Galatasaray Kulübü Lideri Burak Elmas’ın kongrede kendisine yapılanları hak etmediğini belirten Adnan Polat, “Burak Elmas’ın seçilirken bir teknik adamın şemsiyesi altına girme üzere bir duruma sokulması yanlıştı. Bu biçimde seçime giren bir lider adayını seçenler de yanlış yaptılar bana nazaran. Seçildikten sonra Elmas’a gerekli saygıyı göstermeyenler de yanlış yaptı. Galatasaray idaresine bu halde muamele yapmak da yanlıştı ve yanlışlar art geriye gitti. Bu da kulübün başının ne kadar karışık olduğunu gösteriyor. Galatasaray’ın bunlardan arınması lazım. Camiayı bir ortaya getirecek bir önder lazım. Bu oluşamadı Burak vaktinde. Hiç kimse bunu hak etmiyor. Hizmet etmeye gelen bir kişi bu biçimde cezalandırılamaz. En büyük yanlışlar, kongredeki üslup ve tarzlardı. Kongre baştan aşağıya fiyaskoydu” sözlerini kullandı.

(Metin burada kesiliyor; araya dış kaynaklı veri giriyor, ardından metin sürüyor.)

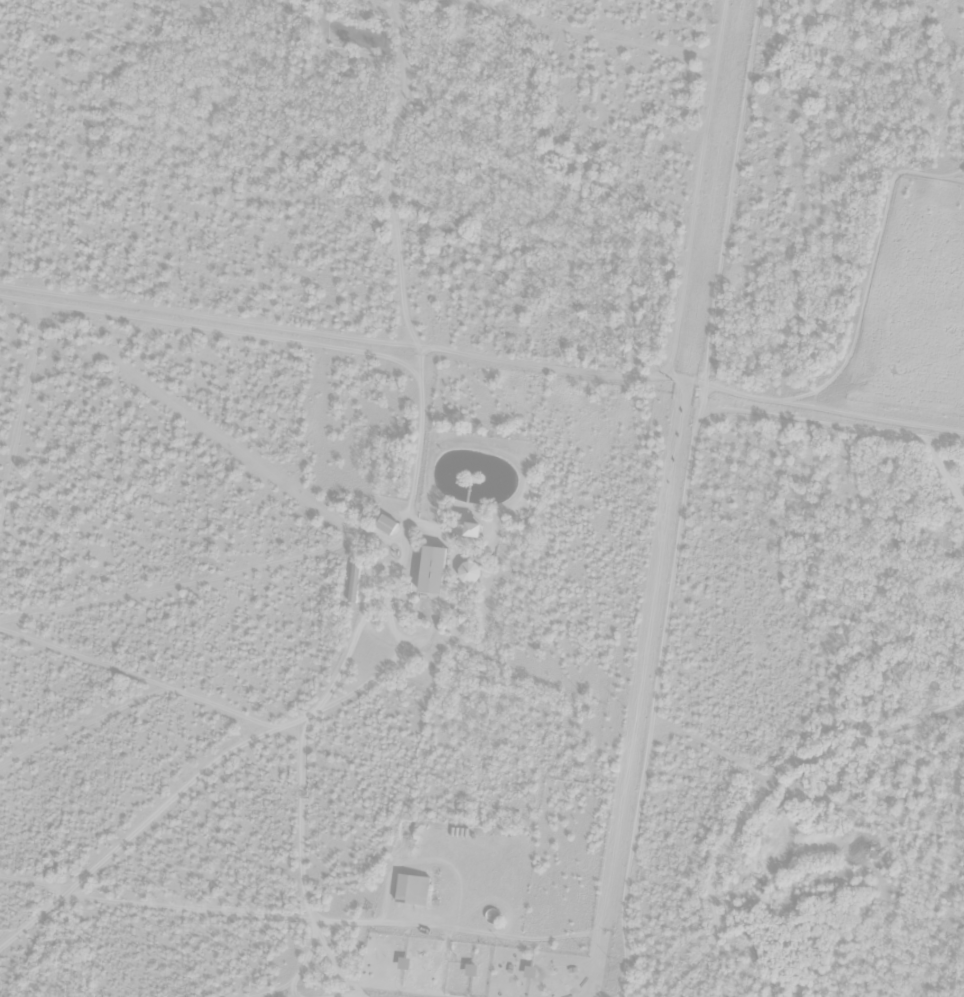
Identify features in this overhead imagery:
building: (385, 524)
building: (472, 529)
building: (431, 570)
building: (468, 573)
building: (352, 583)
building: (412, 890)
road: (279, 903)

“BUNLAR NE VAKİT YAPILIRSA O VAKİT STADA ADIMIMI ATARIM”
“Galatasaray’a bir gün tekrar lider adayı olur musunuz” sorusuna ise Polat, şöyle karşılık verdi:
“Gönlümün bir tarafı her vakit Galatasaray’da. Kongre söz ettiğim idari ibrasızlıklarla ilgili nezaketsizliği kaldırmadığı sürece ben yalnızca kulüpten içeri oyumu kullanmak için giriyorum. Onun dışında hiçbir aktivitede yokum. Benim dönemimde yapılan stada bile 10 yıldır adımımı atmadım. Yalnızca bana değil, merhum Mustafa Cengiz’e, Burak Elmas’a yapılanları ortadan kaldıracak bir nezaket gösterisinde bulunup birlik beraberliği sağladıktan sonra oturup konuşuruz. Bunlar ne vakit yapılırsa o vakit stada adımımı atarım.”

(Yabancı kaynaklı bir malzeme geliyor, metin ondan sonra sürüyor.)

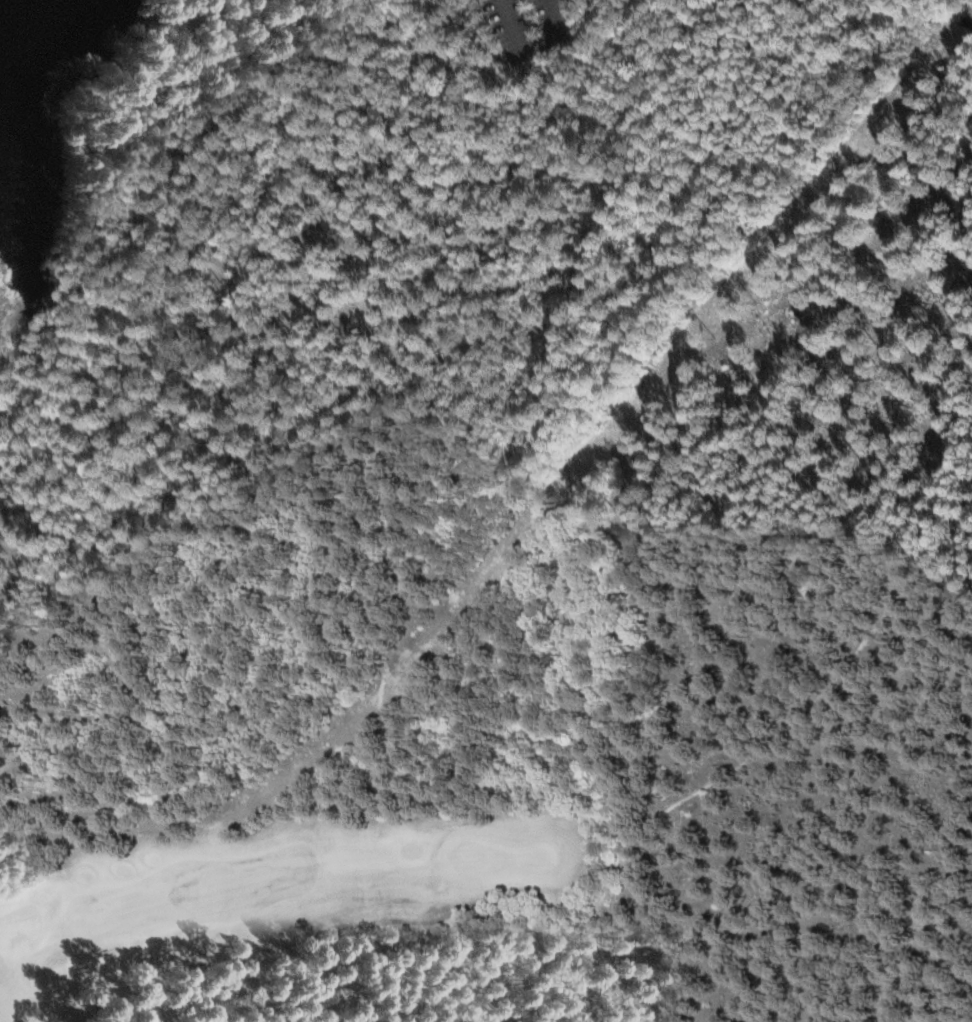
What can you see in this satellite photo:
parking lot: (505, 0)
road: (153, 335)
park: (54, 419)
park: (319, 912)
road: (360, 927)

Öte yandan Polat, Piyalepaşa’daki projesinde yer alan Gül Baba Parkı’nın açılışının perşembe günü yapılacağını belirterek, “Piyalepaşa projemizin ön tarafında bir park yaptık. O parkın da ismini, Gül baba Parkı koyduk. Bu proje kapsamındaki bir caddenin ismi da Derviş Gül Baba olarak değiştirildi. Önümüzdeki perşembe günü açılışını yapacağız. Buradan da dost kardeşimiz, Macaristan’a bir ileti yollayacağız. Seçimin olacağı cumartesi gününün akşamında da Atatürk Kültür Merkezi’nde bir konserimiz olacak. Değerli bir Macar şairi, Gül baba ile ilgili bir şiir yazdı ve bir bestekar bunu senfonik müziğe dönüştürdü. Cumhurbaşkanlığı Senfoni Orkestrası da bunu seselendirdi. Bir gün sonra da Galatasaray Lisesi’nde pilav günü olacak. Galatasaray’ın birlik ve beraberliği için yakılmış bir meşale” açıklamasında bulundu.